(Photo:Tempo.Co.id)
Pilkada langsung oleh rakyat yang berlaku pada saat ini digagas sejak tahun 2004 sebagai koreksi atas pemerintahan sentralistik dimasa Orde Baru yang terbuki hanya melahirkan birokrat korup di daerah dan mengakibatkan rakyat tidak dapat merasakan pembangunan yang merata meskipun kekayaan alam didaerahnya sangat kaya tapi lebih banyak dikorupsi oleh pejabat dan DPRD didaerah akibat pemilihan kepala daerah oleh DPRD. Dan terbukti pula banyak kasus korupsi yang melibatkan anggota DPRD, karena melakukan pemerasan kepada kepala daerah yang mereka pilih atau karena transaksi suap untuk melancarkan kebijakan dan program didaerah karena harus melalui mekanisme persetujuan oleh DPRD.
Angin segar dapat kita rasakan setelah Pilkada Langsung oleh Rakyat, terbukti dengan lahirnya pemimpin-pemimpin muda, baru pilihan rakyat, yang cerdas, berani, bertanggung jawab, kompeten dan berorientasi semata untuk melayani rakyatnya. Misalnya saja Jokowi (Walikota Solo, Gubernur DKI dan sekarang Presiden RI), Ahok (Bupati Belitung, Wagub DKI), Risma (Walikota Surabaya), Ganjar Pranowo (Gubernur Jateng), Ridwan Kamil (Walikota Bandung), Bima Arya(Bupati Bogor).
Pemimpin-pemimpin muda pilihan rakyat secara langsung tersebut, terbukti sanggup melayani rakyat dengan penuh amanah dan istiqomah dengan banyak melakukan terobosan dan inovasi baru dalam menjalankan tugasnya tanpa harus melakukan korupsi seperti para pendahulunya.
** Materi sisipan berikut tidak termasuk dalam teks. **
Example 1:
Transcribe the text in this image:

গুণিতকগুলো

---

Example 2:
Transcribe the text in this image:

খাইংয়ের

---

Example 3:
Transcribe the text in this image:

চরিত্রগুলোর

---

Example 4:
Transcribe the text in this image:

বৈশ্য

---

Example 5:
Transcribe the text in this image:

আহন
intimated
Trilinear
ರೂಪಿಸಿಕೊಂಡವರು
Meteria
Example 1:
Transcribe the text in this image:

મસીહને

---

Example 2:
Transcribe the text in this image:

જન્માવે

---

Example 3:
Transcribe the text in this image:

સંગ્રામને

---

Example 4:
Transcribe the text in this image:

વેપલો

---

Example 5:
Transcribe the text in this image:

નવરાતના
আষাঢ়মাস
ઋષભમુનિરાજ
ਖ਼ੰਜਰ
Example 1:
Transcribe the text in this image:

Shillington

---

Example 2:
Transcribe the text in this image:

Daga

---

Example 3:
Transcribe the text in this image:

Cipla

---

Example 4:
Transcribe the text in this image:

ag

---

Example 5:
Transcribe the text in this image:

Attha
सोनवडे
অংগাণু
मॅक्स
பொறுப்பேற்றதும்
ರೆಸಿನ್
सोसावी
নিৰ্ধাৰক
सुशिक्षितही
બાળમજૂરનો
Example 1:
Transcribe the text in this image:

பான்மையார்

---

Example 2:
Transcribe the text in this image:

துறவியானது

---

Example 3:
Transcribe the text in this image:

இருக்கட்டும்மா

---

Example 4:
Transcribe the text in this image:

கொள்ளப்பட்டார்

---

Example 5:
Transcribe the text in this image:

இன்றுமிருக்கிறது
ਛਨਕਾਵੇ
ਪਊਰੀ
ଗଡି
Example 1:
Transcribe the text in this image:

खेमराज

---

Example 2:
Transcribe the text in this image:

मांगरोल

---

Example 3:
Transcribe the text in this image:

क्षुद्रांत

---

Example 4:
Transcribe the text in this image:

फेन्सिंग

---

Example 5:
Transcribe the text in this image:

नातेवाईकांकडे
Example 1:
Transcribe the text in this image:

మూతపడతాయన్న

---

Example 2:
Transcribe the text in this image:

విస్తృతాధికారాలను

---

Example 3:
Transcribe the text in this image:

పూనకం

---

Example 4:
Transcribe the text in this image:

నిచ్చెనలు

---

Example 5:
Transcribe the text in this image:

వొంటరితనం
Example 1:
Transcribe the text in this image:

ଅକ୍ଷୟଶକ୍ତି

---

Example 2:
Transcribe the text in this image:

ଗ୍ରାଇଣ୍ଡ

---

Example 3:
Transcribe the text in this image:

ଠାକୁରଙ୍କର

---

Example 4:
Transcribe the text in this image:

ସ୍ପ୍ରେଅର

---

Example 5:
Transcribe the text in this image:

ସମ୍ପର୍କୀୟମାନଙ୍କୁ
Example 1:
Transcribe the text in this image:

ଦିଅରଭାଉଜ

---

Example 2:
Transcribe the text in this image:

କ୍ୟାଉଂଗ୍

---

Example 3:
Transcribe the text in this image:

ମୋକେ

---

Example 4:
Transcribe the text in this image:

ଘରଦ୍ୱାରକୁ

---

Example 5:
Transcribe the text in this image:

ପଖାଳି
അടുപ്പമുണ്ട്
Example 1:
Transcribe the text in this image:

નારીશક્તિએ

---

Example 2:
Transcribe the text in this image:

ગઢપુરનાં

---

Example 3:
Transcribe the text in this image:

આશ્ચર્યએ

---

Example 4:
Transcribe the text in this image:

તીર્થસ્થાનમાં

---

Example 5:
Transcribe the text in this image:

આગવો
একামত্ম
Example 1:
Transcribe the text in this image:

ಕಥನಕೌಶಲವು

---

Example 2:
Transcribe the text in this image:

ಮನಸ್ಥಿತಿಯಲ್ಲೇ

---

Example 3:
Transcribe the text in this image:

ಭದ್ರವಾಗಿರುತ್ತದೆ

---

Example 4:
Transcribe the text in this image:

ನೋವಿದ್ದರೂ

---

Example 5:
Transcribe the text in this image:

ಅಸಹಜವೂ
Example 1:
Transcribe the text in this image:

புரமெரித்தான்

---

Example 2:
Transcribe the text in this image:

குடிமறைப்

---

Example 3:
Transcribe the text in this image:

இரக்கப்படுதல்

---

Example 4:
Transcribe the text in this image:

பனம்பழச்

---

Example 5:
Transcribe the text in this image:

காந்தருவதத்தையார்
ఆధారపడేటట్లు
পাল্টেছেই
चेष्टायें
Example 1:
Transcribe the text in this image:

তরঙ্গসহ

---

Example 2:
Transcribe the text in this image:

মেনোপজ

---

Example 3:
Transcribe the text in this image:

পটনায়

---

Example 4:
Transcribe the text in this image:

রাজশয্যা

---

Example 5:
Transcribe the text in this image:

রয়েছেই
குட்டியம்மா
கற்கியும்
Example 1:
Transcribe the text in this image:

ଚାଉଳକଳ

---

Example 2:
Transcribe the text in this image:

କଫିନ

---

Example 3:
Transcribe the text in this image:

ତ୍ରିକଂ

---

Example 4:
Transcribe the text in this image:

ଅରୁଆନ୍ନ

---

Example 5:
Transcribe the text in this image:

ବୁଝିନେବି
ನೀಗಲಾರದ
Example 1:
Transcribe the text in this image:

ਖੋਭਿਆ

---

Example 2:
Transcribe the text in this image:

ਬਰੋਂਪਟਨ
Dan hal ini tentu saja sangat diapresiasi dan disukai oleh rakyat.
Namun, para politisi dengan syahwat bekuasa tinggi yang tergabung di Koalisi Merah Putih dan berkolaborasi dengan Pemerintahan SBY, malah berniat memangkas hak demokrasi rakyat melalui RUU Kepala Daerah yang dipilih melalui DPRD dengan alasan efisiensi semata dengan mengorbankan hal terpenting dan utama dalam berdemokrasi yaitu hak konstitusional rakyat.
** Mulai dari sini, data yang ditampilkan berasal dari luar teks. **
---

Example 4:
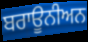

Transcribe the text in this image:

ਬਰਾਊਨੀਅਨ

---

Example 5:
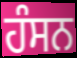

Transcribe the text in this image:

ਹੰਸਨ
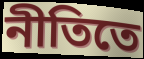
নীতিতে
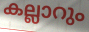
കല്ലാറും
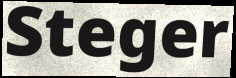
Steger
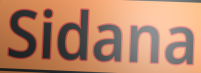
Sidana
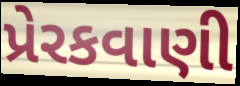
પ્રેરકવાણી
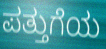
ಪತ್ತುಗೆಯ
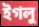
ইগলু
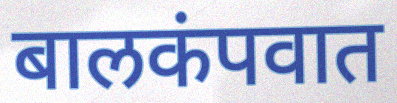
बालकंपवात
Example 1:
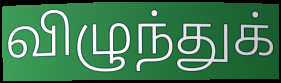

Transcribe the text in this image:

விழுந்துக்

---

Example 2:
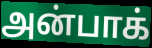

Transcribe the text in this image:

அன்பாக்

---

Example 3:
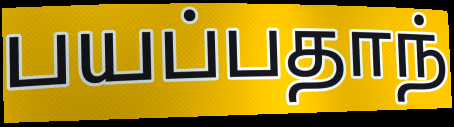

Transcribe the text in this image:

பயப்பதாந்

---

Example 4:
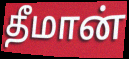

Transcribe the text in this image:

தீமான்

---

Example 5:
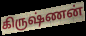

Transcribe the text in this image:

கிருஷ்ணன்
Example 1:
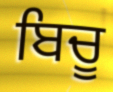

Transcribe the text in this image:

ਬਿਚੂ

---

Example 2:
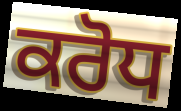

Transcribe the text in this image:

ਕਰੋਧ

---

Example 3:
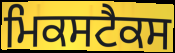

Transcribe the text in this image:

ਮਿਕਸਟੈਕਸ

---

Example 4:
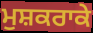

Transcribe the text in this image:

ਮੁਸ਼ਕਰਾਕੇ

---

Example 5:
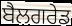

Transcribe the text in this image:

ਬੈਲਗਰੇਡ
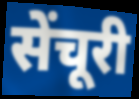
सेंचूरी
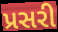
પ્રસરી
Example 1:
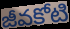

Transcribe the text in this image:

జీవకోటి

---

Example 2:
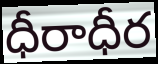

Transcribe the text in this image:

ధీరాధీర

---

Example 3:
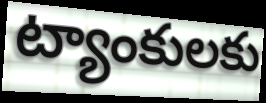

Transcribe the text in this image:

ట్యాంకులకు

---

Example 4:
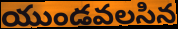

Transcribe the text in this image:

యుండవలసిన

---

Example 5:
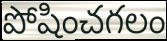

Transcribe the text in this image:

పోషించగలం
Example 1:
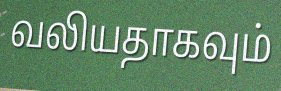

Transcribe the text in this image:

வலியதாகவும்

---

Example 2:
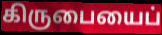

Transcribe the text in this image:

கிருபையைப்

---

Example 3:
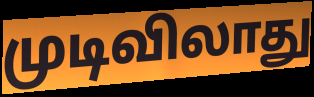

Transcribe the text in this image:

முடிவிலாது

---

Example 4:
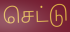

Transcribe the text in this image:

செட்டு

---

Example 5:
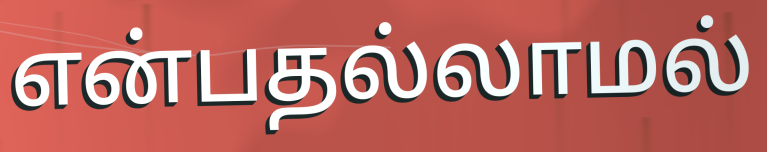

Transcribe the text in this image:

என்பதல்லாமல்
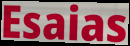
Esaias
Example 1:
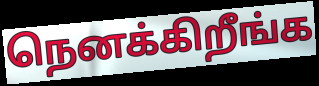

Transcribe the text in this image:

நெனக்கிறீங்க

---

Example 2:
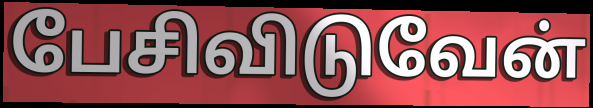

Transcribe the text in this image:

பேசிவிடுவேன்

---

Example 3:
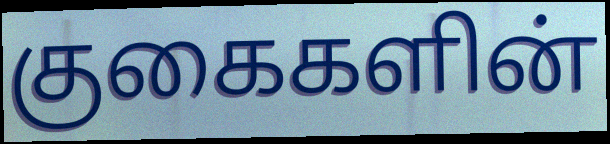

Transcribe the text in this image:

குகைகளின்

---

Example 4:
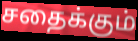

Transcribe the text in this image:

சதைக்கும்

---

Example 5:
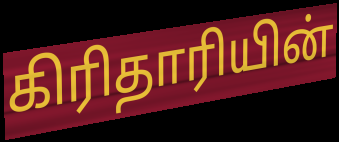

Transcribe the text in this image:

கிரிதாரியின்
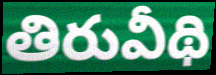
తిరువీథి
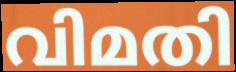
വിമതി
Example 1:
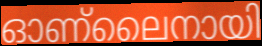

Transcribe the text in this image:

ഓണ്ലൈനായി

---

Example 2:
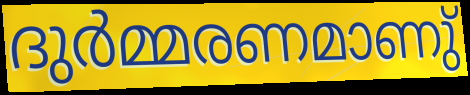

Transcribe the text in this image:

ദുർമ്മരണമാണു്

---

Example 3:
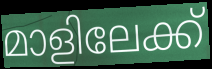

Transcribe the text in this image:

മാളിലേക്ക്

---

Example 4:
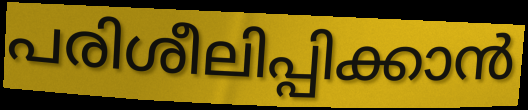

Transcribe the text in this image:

പരിശീലിപ്പിക്കാൻ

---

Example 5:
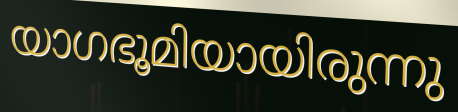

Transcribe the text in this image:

യാഗഭൂമിയായിരുന്നു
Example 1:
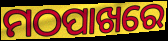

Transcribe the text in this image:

ମଠପାଖରେ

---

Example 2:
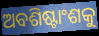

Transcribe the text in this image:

ଅବଶିଷ୍ଟାଂଶକୁ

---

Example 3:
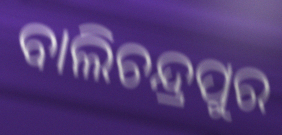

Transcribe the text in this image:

ବାଲିଚନ୍ଦ୍ରପୁର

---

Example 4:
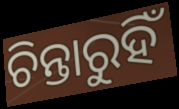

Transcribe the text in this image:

ଚିନ୍ତାରୁହିଁ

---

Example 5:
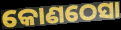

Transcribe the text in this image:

କୋଣଠେସା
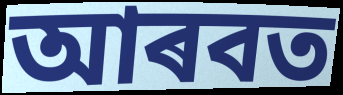
আৰবত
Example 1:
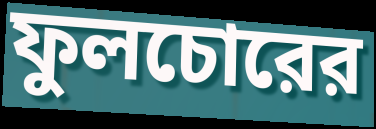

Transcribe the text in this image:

ফুলচোরের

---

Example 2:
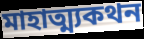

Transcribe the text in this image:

মাহাত্ম্যকথন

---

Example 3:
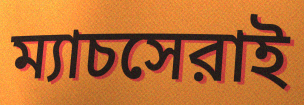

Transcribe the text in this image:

ম্যাচসেরাই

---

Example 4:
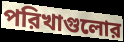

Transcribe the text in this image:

পরিখাগুলোর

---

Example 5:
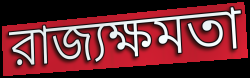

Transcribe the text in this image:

রাজ্যক্ষমতা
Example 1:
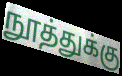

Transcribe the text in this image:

நூத்துக்கு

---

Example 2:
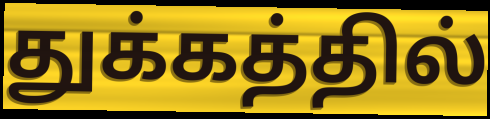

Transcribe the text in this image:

துக்கத்தில்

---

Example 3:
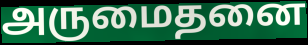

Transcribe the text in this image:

அருமைதனை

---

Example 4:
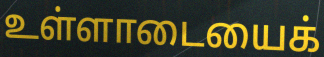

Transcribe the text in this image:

உள்ளாடையைக்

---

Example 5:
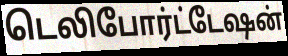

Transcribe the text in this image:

டெலிபோர்ட்டேஷன்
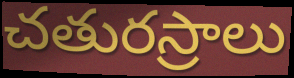
చతురస్రాలు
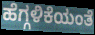
ಹೆಗ್ಗಳಿಕೆಯಂತೆ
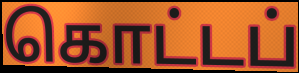
கொட்டப்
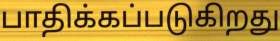
பாதிக்கப்படுகிறது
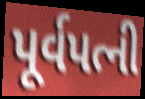
પૂર્વપત્ની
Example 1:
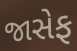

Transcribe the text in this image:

જાસેફ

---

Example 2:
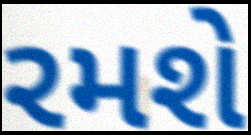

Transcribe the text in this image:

રમશે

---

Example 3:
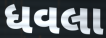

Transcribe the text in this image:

ધવલા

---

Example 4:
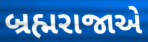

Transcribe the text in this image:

બ્રહ્મરાજાએ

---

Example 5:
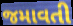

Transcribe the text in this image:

જમાવતી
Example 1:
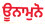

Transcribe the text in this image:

ਊਨਾਮੁਨੋ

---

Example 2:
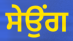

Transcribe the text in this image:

ਸੇਉਂਗ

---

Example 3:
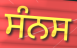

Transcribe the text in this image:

ਸੰਨਸ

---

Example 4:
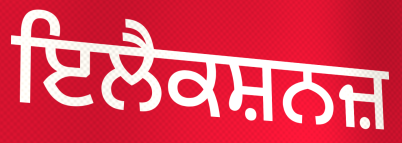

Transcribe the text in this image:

ਇਲੈਕਸ਼ਨਜ਼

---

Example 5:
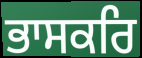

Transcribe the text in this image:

ਭਾਸਕਰਿ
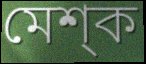
মেশ্ক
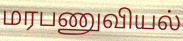
மரபணுவியல்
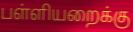
பள்ளியறைக்கு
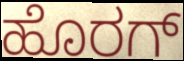
ಹೊರಗ್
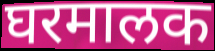
घरमालक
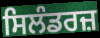
ਸਿਲੰਡਰਜ਼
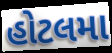
હોટલમા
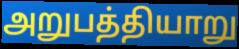
அறுபத்தியாறு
Menurut rencana DPR, RUU Pilkada akan disahkan pada Rapat Paripurna terakhir bulan September 2014 ini, sebelum pergantian masa jabatan kepada anggota DPR terpilih hasil Pemilu Legislatif 2014.
Bila RUU Pilkada ini sampai disahkan, maka terbukti SBY tidak mampu memisahkan posisi sebagai Presiden dan Ketua Umum Partai Demokrat dan SBY akan dianggap telah meninggalkan warisan buruk bagi demokrasi Indonesia yang harus akan kembali kemasa Orde Baru jilid dua, yang terbukti telah menyengsarakan rakyatnya.
Harapan saya semoga, kekhawatiran ini tidak akan terjadi, dimana Pemerintah dan DPR secara kompak demi kepentingan rakyat dan sesuai dengan amanat konstitusi, dimasa injury time, akan menolak RUU Pilkada ini. Semoga.